I've been seeing this debate everywhere: "traffic is king" vs "conversion is king."

I think both sides are missing the point.

They're not opposing forces. You shouldn't chase either one in isolation. The real goal — whether you're trying to lower through scale OR improve keyword ranking — is sales velocity.

Traffic and conversion rate are just means to an end. They're process metrics, not the destination.

Let me give you a concrete example:

Let's say you have a keyword with very low conversion rate. The "conversion is king" crowd would say: "Negate it immediately."

But what if the CPC on that keyword is also very low, and your ACOS ends up being totally fine? I'd keep that keyword. Low CPC can offset low CVR.

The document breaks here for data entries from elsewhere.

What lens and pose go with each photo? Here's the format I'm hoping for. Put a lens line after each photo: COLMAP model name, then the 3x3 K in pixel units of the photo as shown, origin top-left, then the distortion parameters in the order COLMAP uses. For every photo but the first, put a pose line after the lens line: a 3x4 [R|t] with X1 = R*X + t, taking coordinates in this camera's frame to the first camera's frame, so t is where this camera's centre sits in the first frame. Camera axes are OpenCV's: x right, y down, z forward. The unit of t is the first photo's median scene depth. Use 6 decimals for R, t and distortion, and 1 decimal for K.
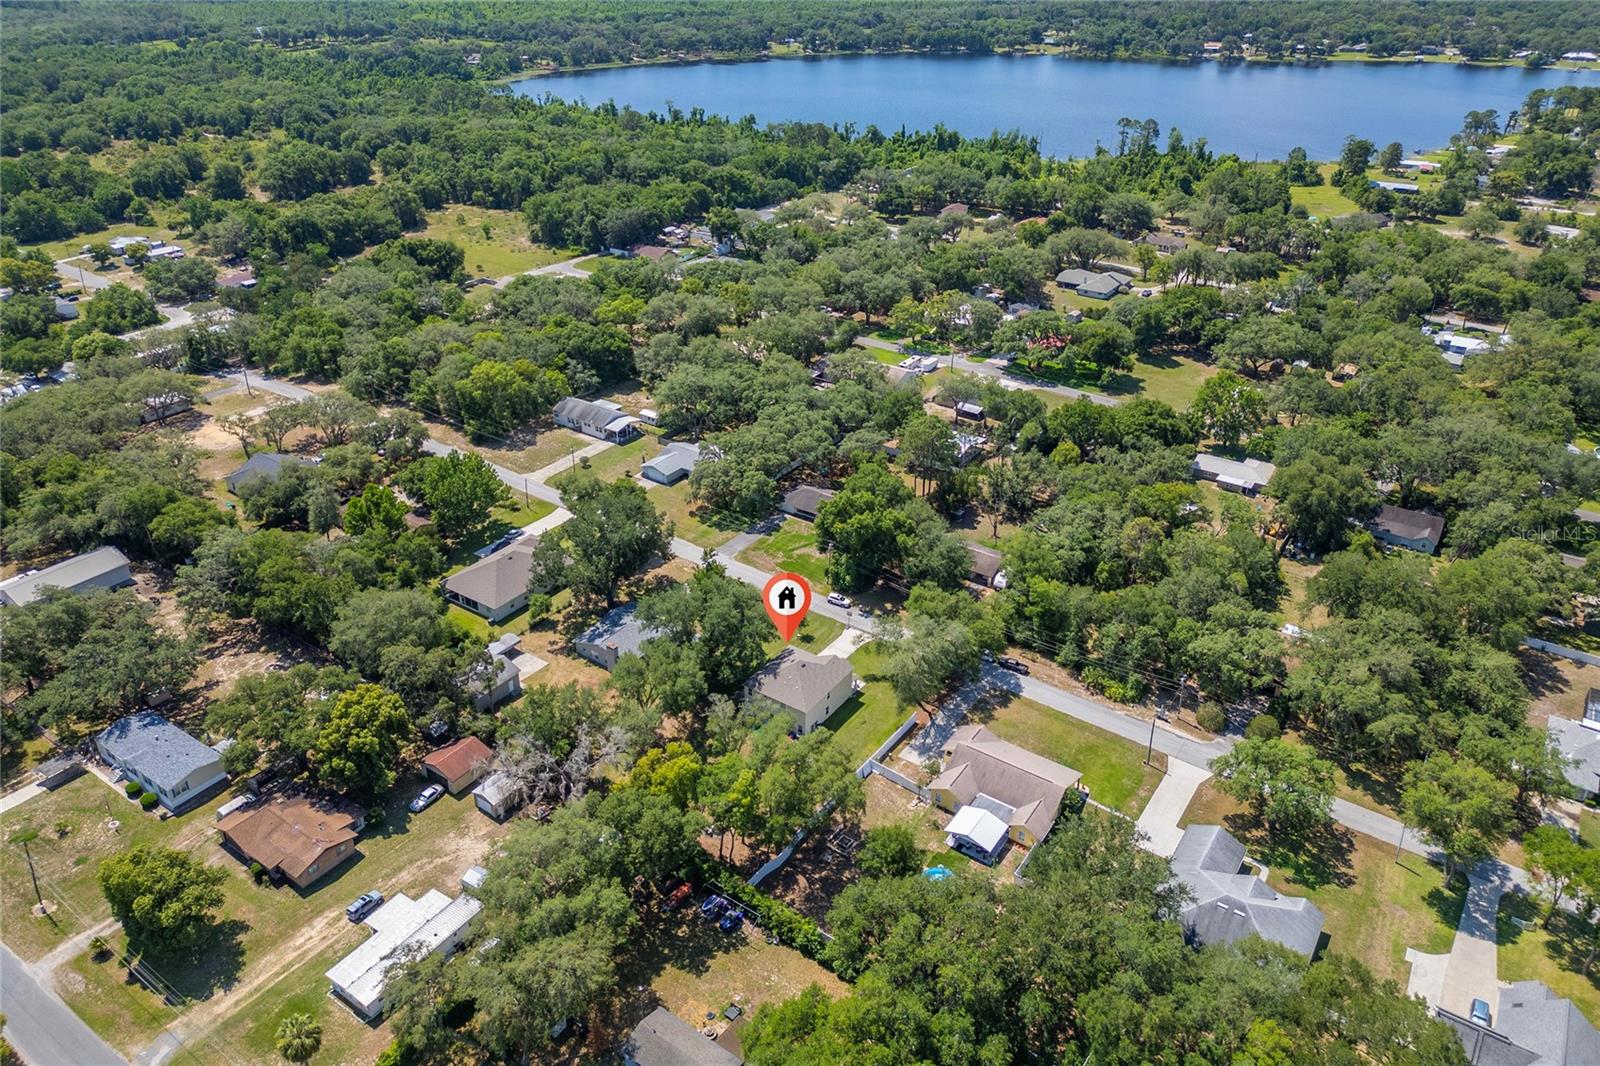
lens RADIAL K [[1103.5, 0, 800.0], [0, 1103.5, 533.0], [0, 0, 1]] dist [0.070705, -0.074286]
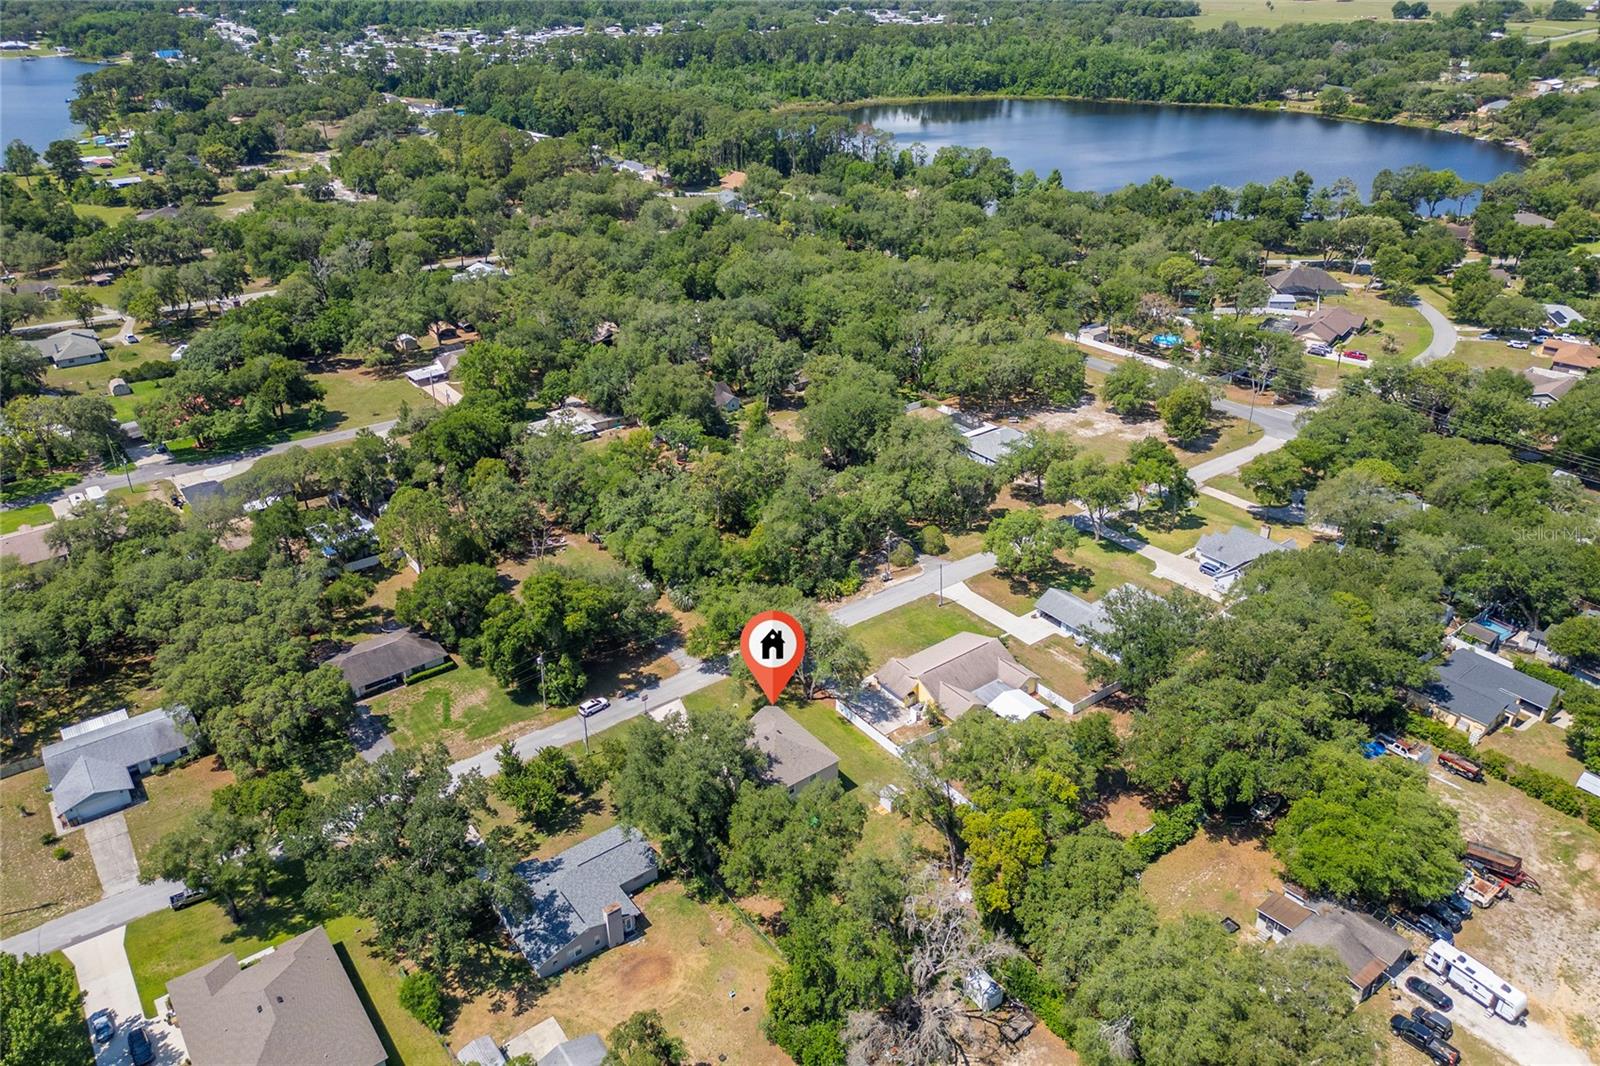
lens RADIAL K [[1125.1, 0, 799.9], [0, 1125.1, 580.7], [0, 0, 1]] dist [0.069204, -0.065891]
pose [[0.289457, -0.482414, 0.826735, -0.608229], [0.461254, 0.827112, 0.321139, -0.227491], [-0.838724, 0.288379, 0.461929, 0.541700]]
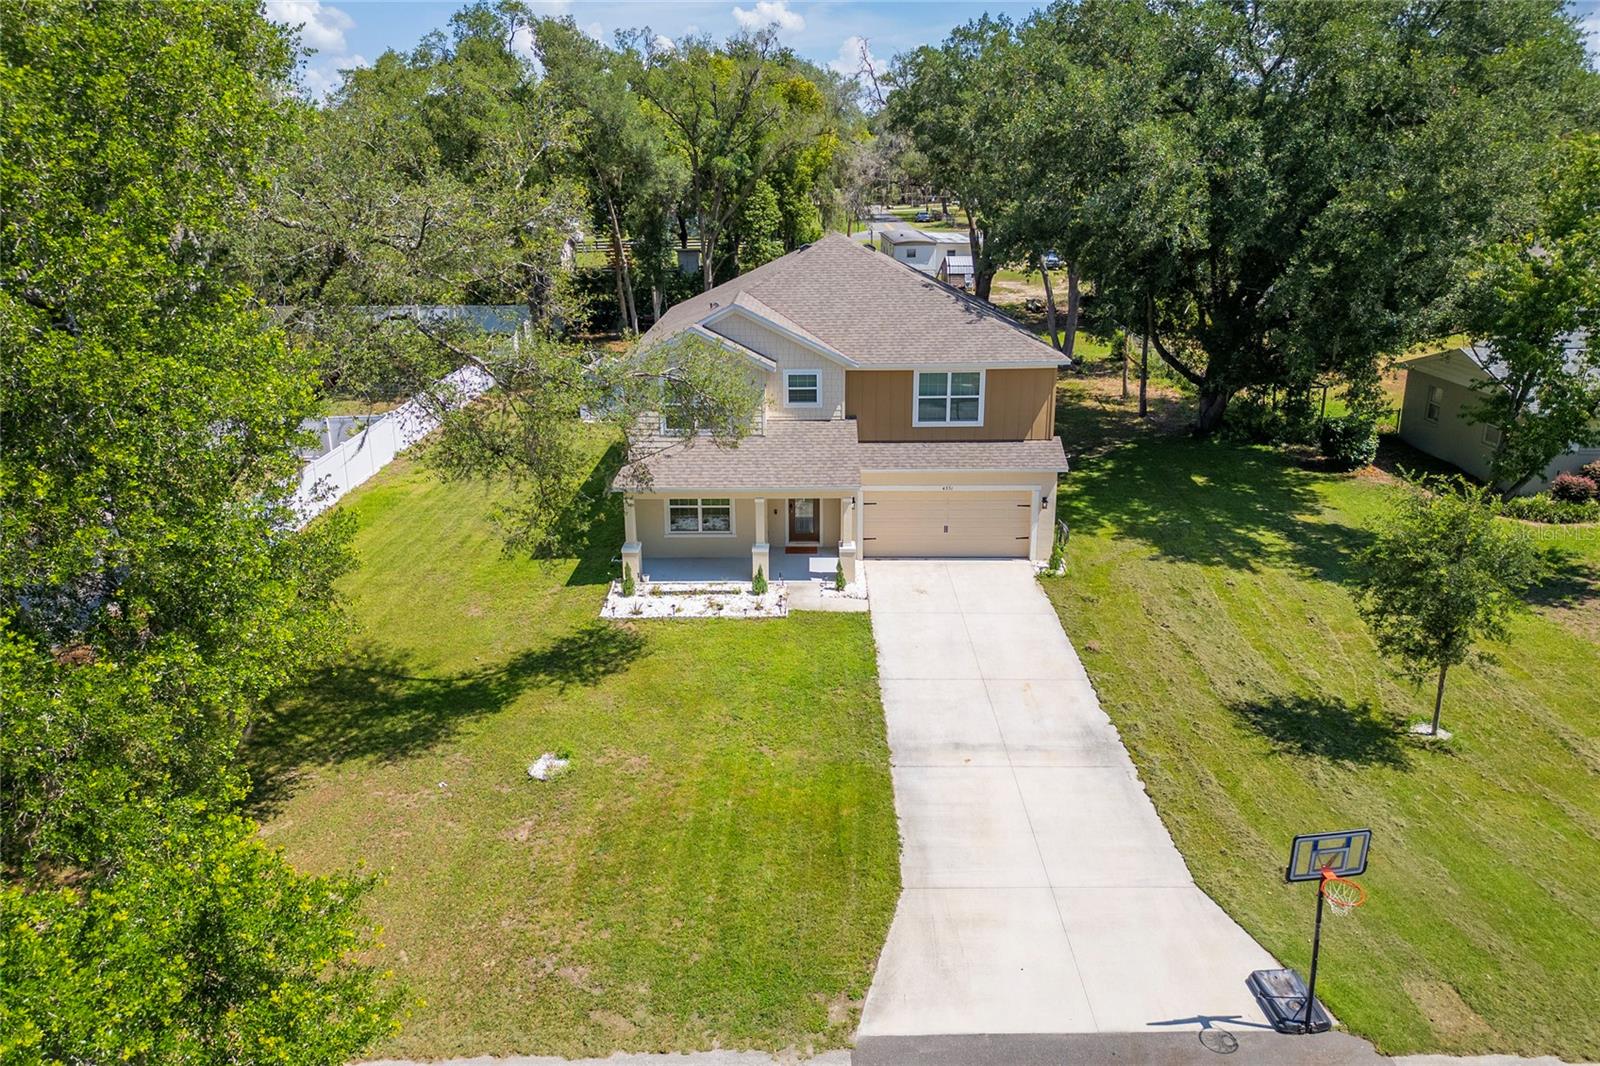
lens RADIAL K [[1103.5, 0, 800.0], [0, 1103.5, 533.0], [0, 0, 1]] dist [0.070705, -0.074286]
pose [[-0.821102, 0.184587, -0.540110, 0.117617], [-0.270188, 0.707836, 0.652662, 0.024776], [0.502782, 0.681833, -0.531332, 1.093298]]
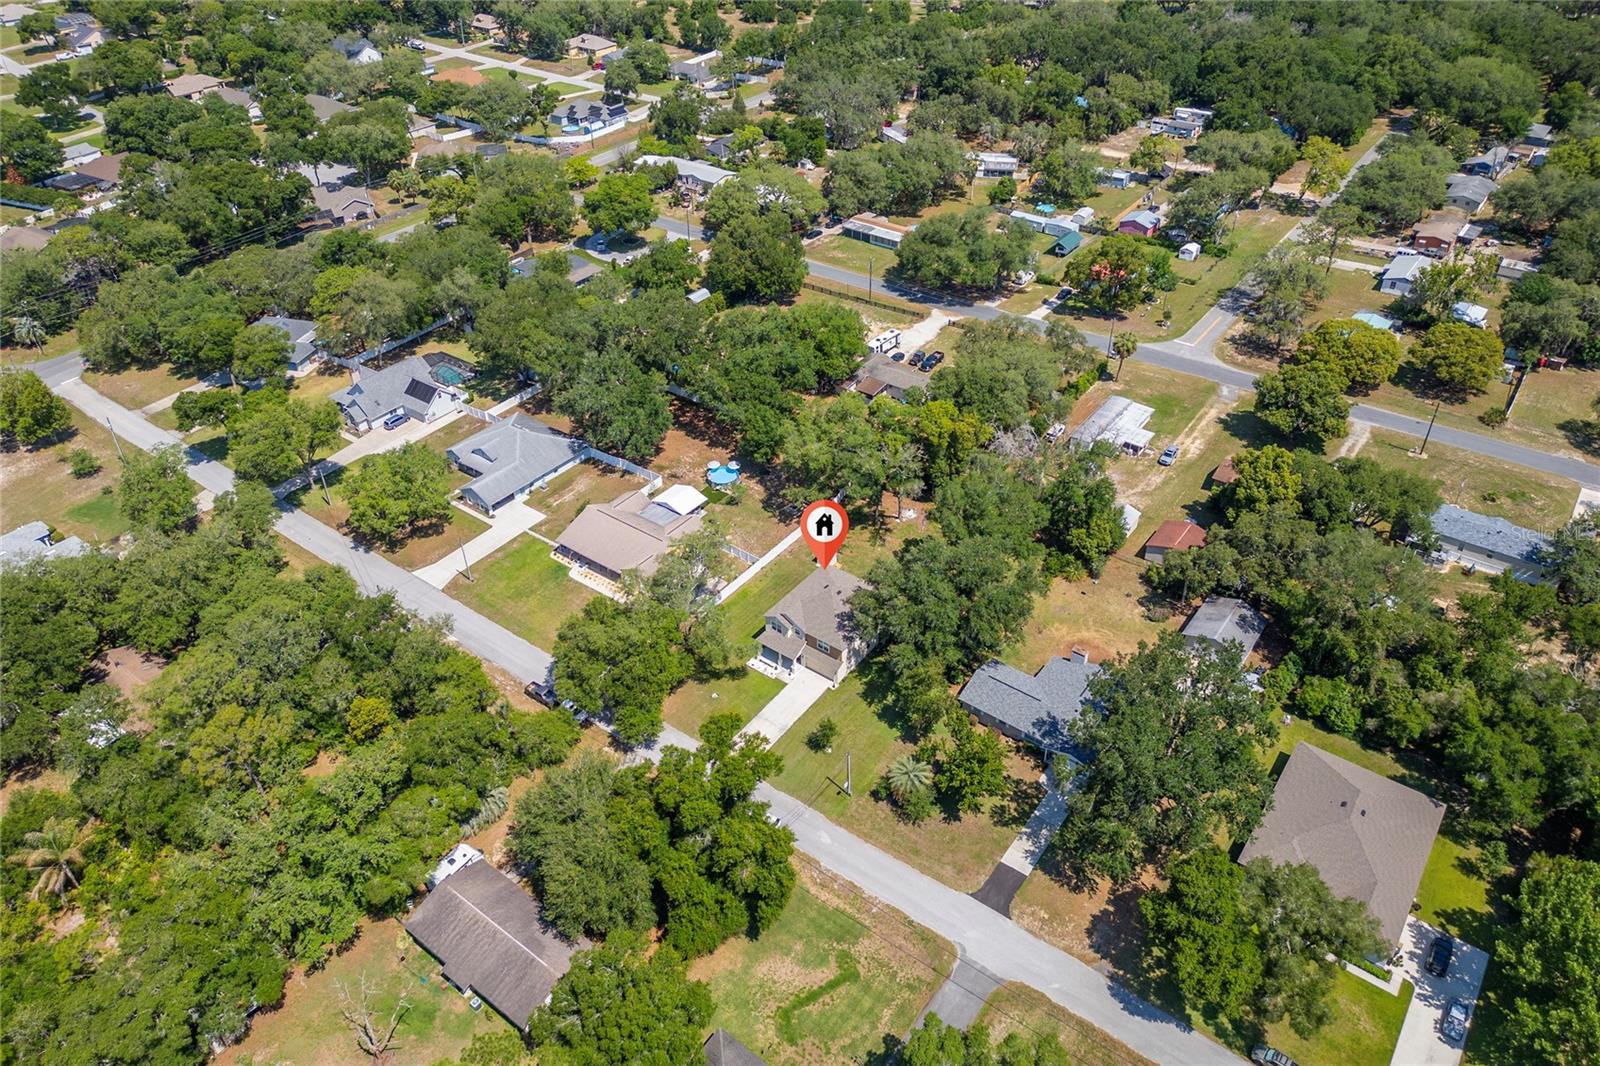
lens RADIAL K [[1110.2, 0, 806.0], [0, 1110.2, 455.2], [0, 0, 1]] dist [0.063855, -0.003418]
pose [[-0.999746, -0.005215, 0.021931, -0.000201], [0.016984, 0.465478, 0.884897, -0.646858], [-0.014823, 0.885044, -0.465271, 1.249076]]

Not every category has naturally high conversion rates. You can't compare phone cases (low price) to air conditioners (high price). Within the same category, top 3 sellers might convert at 30%, but the mid-tier might only get 10%. Most sellers aren't hitting high conversion — being above category average is already solid. Most of us are constantly balancing CVR against CPC.

Now, this doesn't mean you can slack on listing optimization. You should always push conversion higher. But if your conversion is below where it should be because of poor optimization, you're just going to burn ad spend to make up the gap.

Would love to hear counter-arguments. What's your take — traffic or conversion? Or something else entirely?